→ Excerpt
Skip to main content

MAX FAQ

We tried to anticipate your questions about MAX Engine on this page. If this page doesn't answer all your questions, please ask us on our Discord channel.

Motivation

Do we really need yet another inference engine?

We believe so, because the AI deployment landscape is littered with tools that provide only a small portion of what AI developers need. They support only a single framework, a single hardware target, a single OS and platform, a small subset of models, or just small- to medium-sized model execution. The result is that developers end up dealing with flaky model converters, constantly rewriting and re-optimizing their models to work with different tools, and have to work across different test and deployment environments. This is why we built MAX Engine – the only inference engine in the world that doesn’t require you to compromise because it is both general purpose and incredibly fast.

Distribution

When will it be generally available to the public?

You can get the MAX SDK right now.

This is still a developer preview and we'll soon release tools for production deployment. Sign up for updates.

Will it be open-sourced?

We want to contribute a lot to open source, but we also want to do it right. Our team has decades of experience building open-source projects, and we have learned that the important thing is to create an inclusive and vibrant community – and that takes a lot of work. We will need to figure out the details, but as we do so, we will share more. Please stay tuned.

Does the MAX SDK collect telemetry?

Yes, the MAX SDK collects basic system information, session durations, compiler events, and crash reports that enable us to identify, analyze, and prioritize issues.

This telemetry is crucial to help us quickly identify problems and improve our products. Without this telemetry, we would have to rely on user-submitted bug reports, and in our decades of experience building developer products, we know that most people don’t do that. The telemetry provides us the insights we need to build better products for you.

You can opt-out of some telemetry, such as compiler events and crash reports. However, package install/update/uninstall events, basic system information,and session durations (the amount of time spent running MAX Engine) cannot be disabled (see the MAX SDK terms).

To disable crash reports, use this command:

modular config-set crash_reporting.enabled=false

To reduce other telemetry to only the required telemetry events, use this command:

modular config-set telemetry.level=0

There are 3 telemetry levels: 0 records only the required details such as hardware information and session durations; 1 records high-level events such as when the compiler is invoked; and 2 records more specific events such as when the compiler uses a framework fallback op.

Functionality

How do I use MAX Engine?

You can execute a trained model using our Python, C, and Mojo API libraries. Learn more about our APIs and view sample code in the MAX Engine docs.

Why does MAX Engine take so long to "load" a model?

The first time you load your model (such as with the Python load() function), MAX Engine must first compile the model.

→ Action item
Reproduce verbatim the portion of the FAQ between "Yes, the MAX" and "products for you.", inclusive. The items after this point come from a separate source.

→ Excerpted data
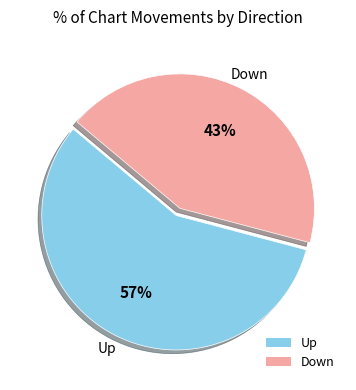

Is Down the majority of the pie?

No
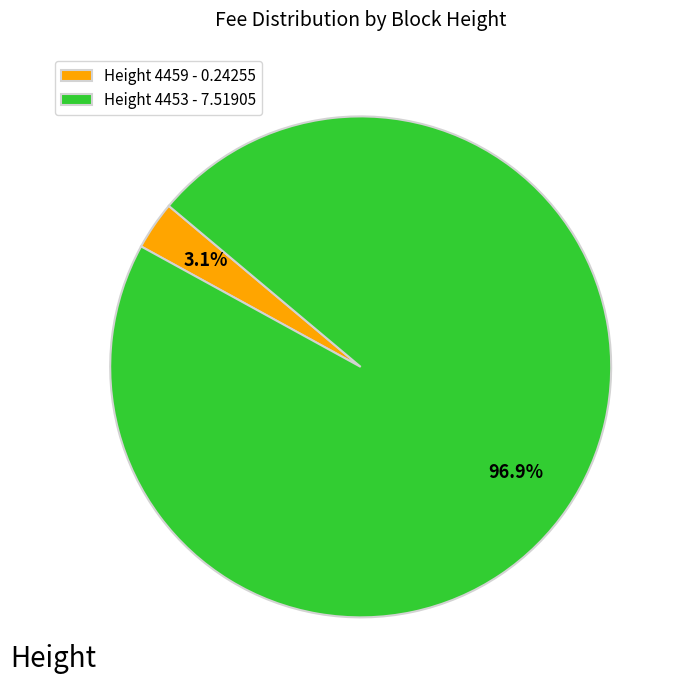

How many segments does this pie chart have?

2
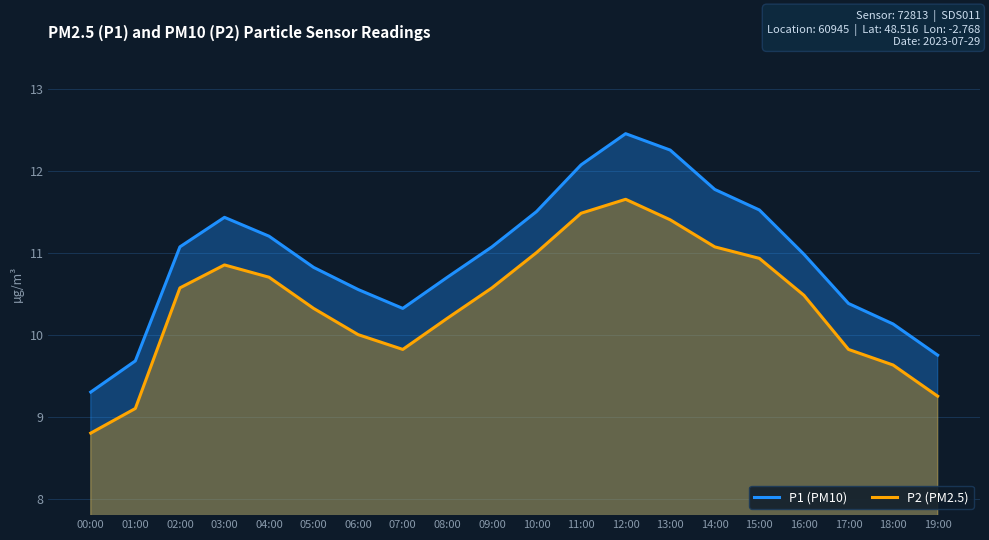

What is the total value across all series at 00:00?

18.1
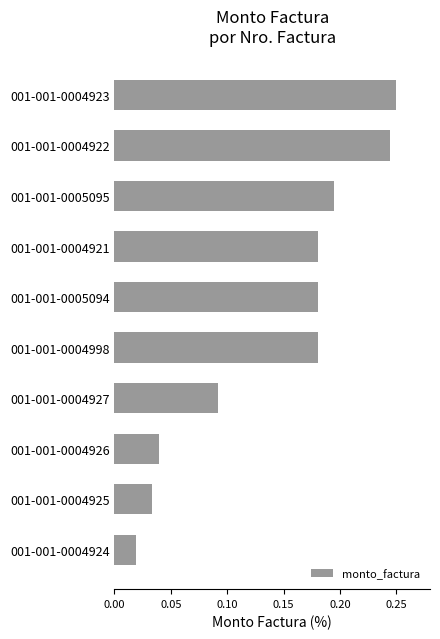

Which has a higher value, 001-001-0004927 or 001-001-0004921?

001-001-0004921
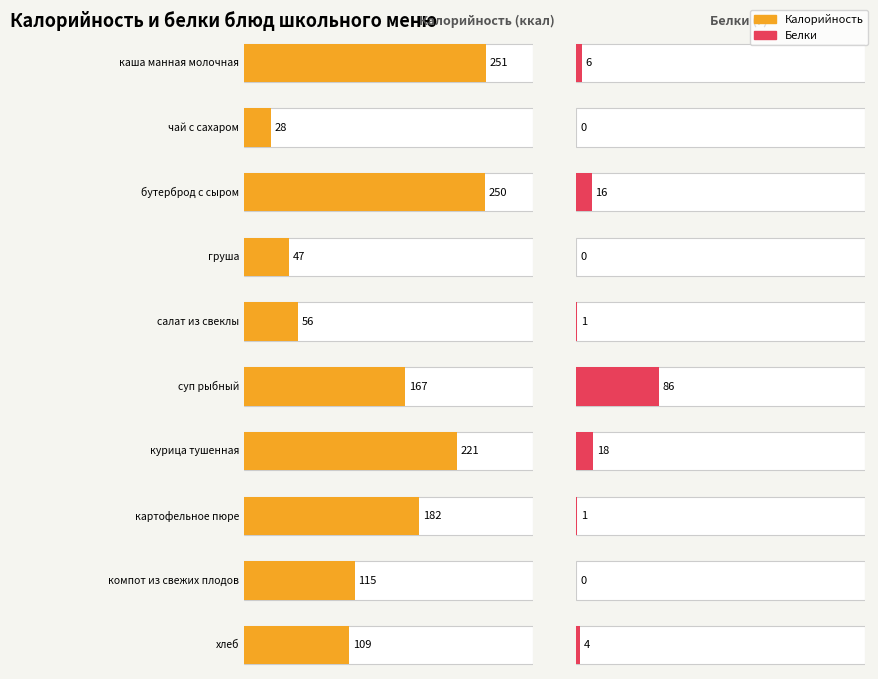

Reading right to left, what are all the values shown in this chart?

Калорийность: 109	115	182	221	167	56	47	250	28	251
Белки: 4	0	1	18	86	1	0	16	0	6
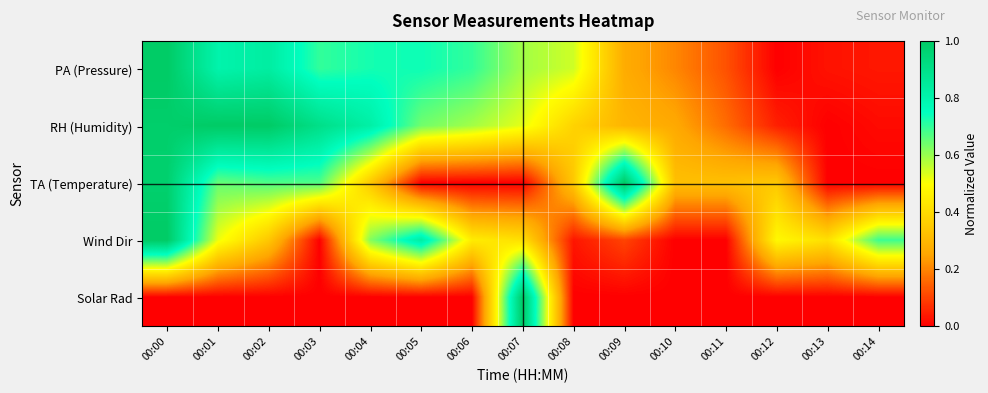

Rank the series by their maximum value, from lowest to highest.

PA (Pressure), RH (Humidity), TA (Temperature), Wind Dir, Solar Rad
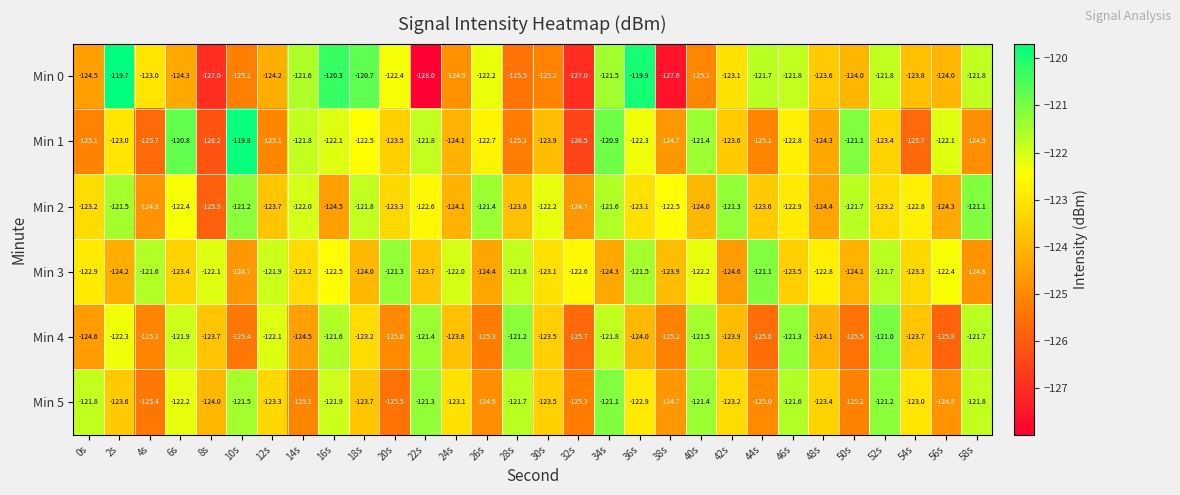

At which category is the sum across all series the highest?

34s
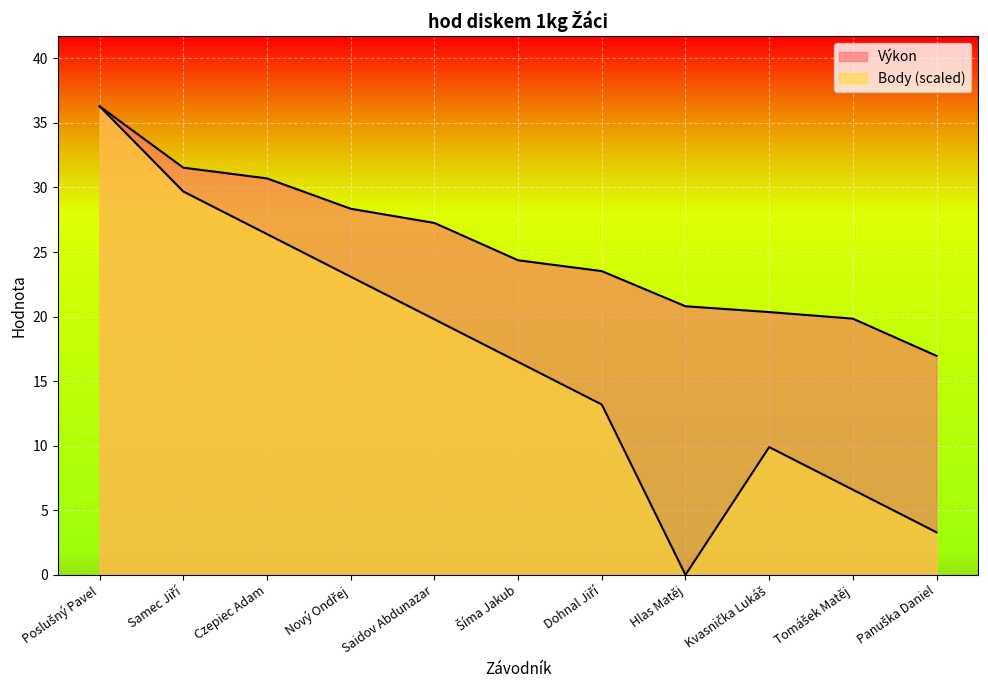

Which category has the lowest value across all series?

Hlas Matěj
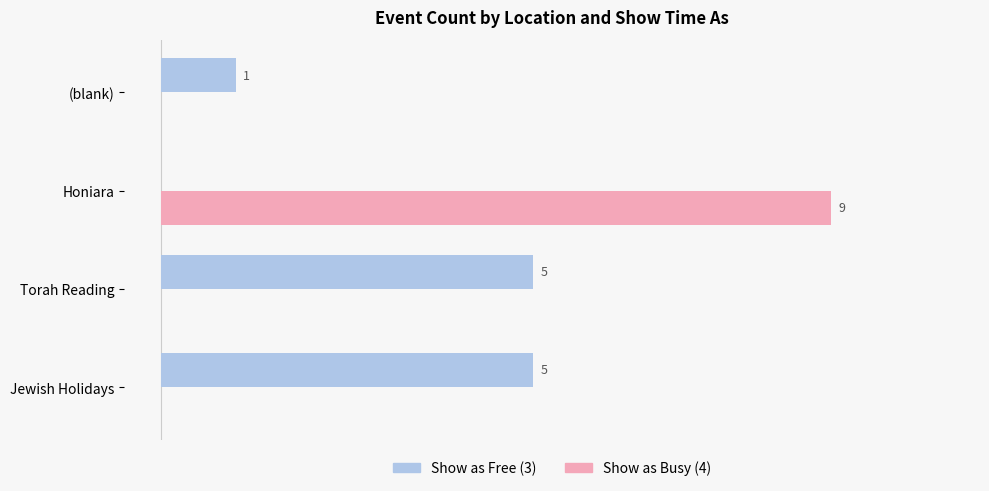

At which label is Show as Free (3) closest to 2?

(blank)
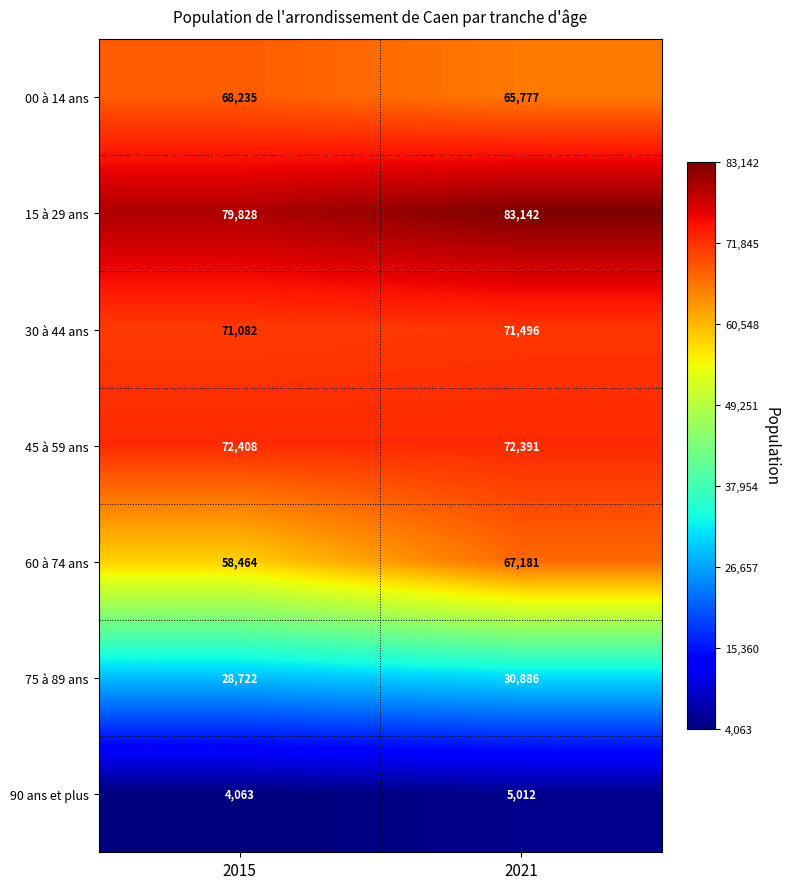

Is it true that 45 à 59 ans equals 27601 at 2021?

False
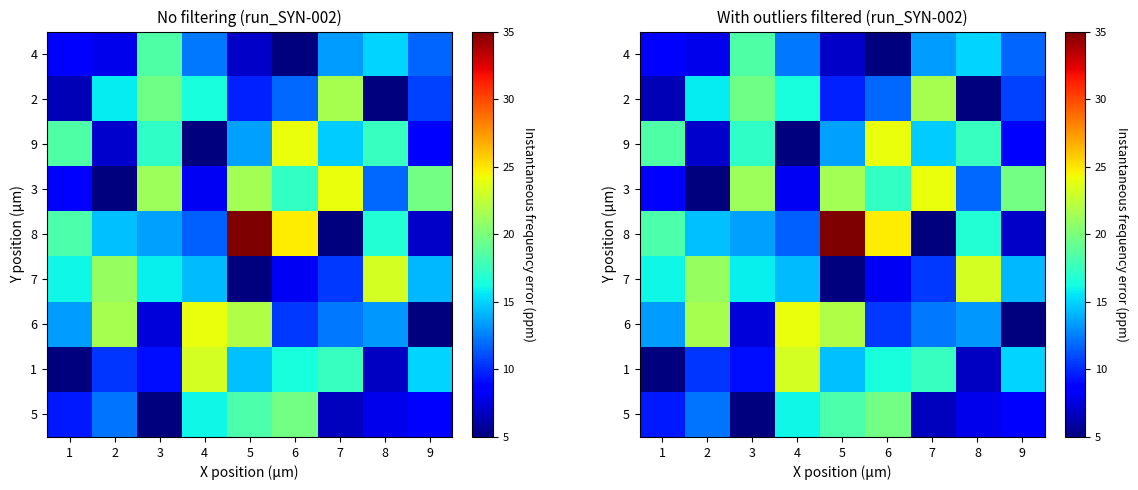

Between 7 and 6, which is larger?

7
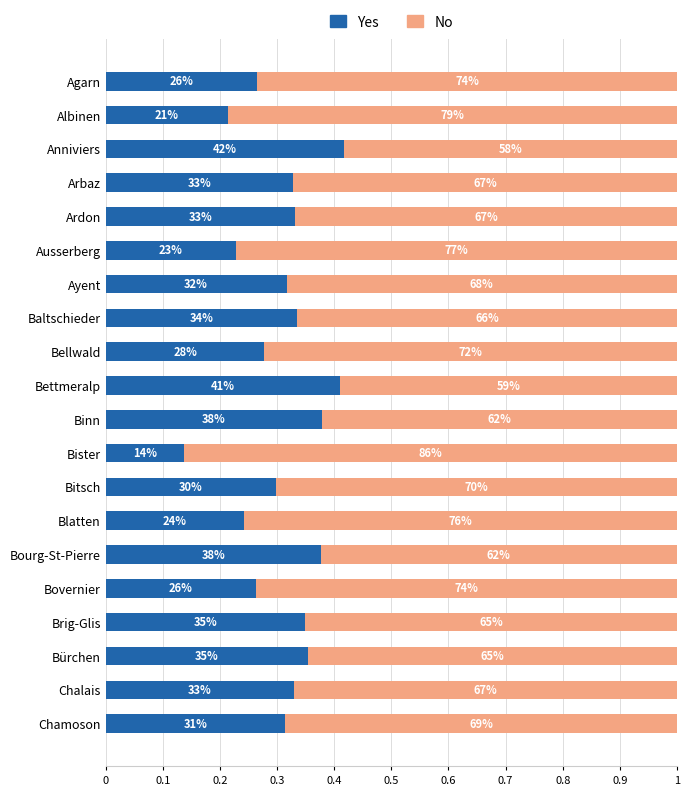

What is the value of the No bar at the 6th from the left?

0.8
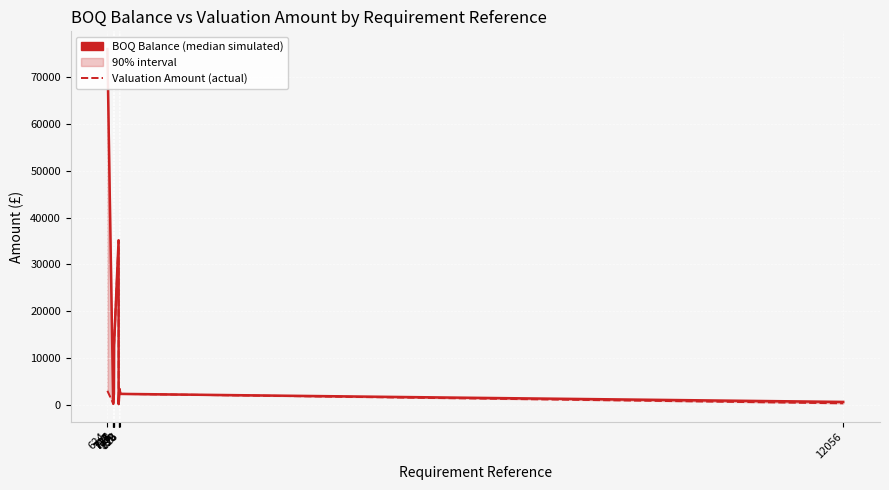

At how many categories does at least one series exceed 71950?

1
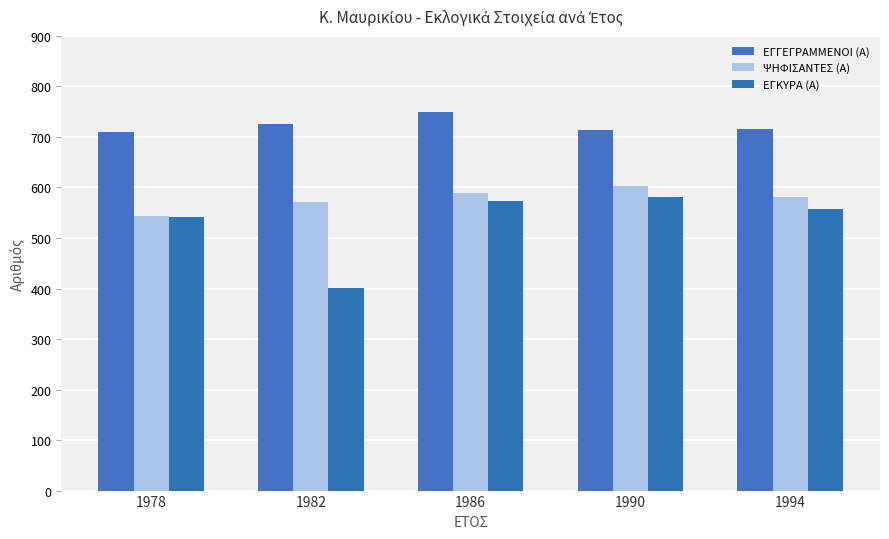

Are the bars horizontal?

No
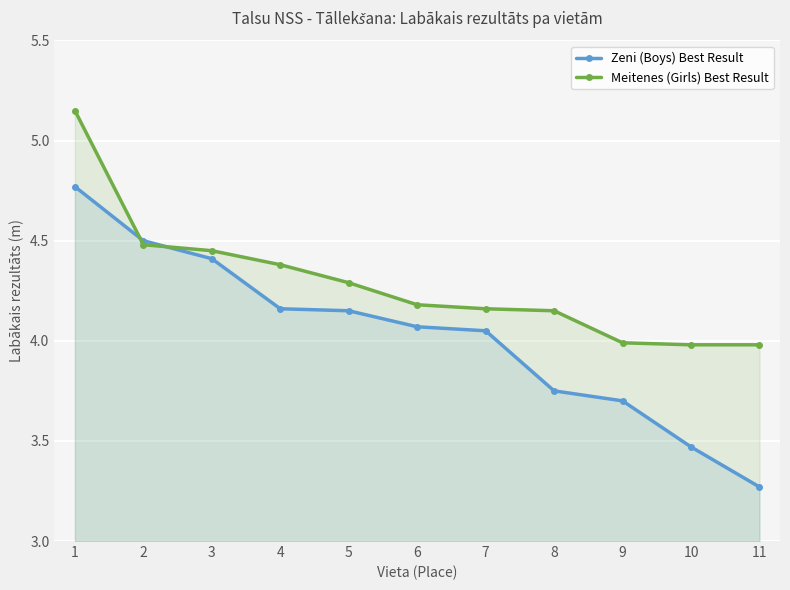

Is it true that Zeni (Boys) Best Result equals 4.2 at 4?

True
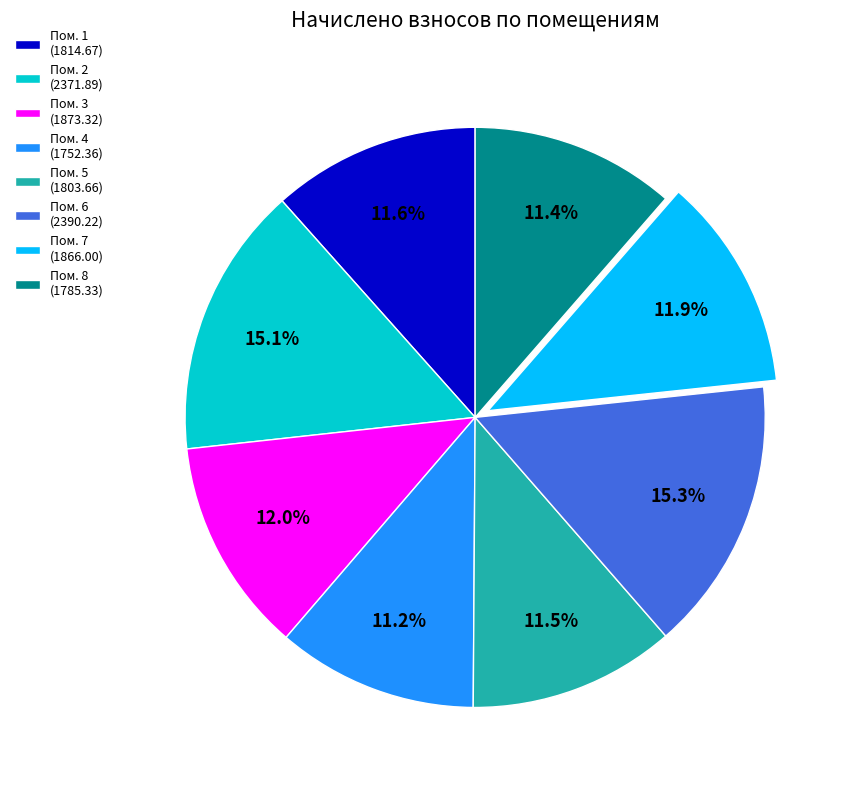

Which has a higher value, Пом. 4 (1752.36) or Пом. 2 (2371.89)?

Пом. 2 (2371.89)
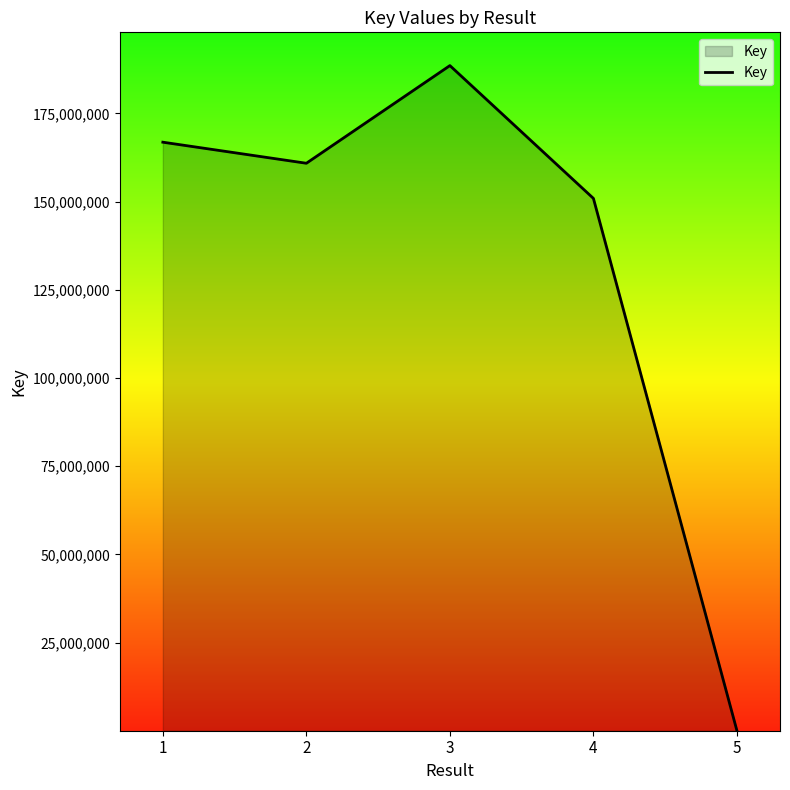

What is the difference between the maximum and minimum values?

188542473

→ Expected answer
Yes, the MAX SDK collects basic system information, session durations, compiler events, and crash reports that enable us to identify, analyze, and prioritize issues.

This telemetry is crucial to help us quickly identify problems and improve our products. Without this telemetry, we would have to rely on user-submitted bug reports, and in our decades of experience building developer products, we know that most people don’t do that. The telemetry provides us the insights we need to build better products for you.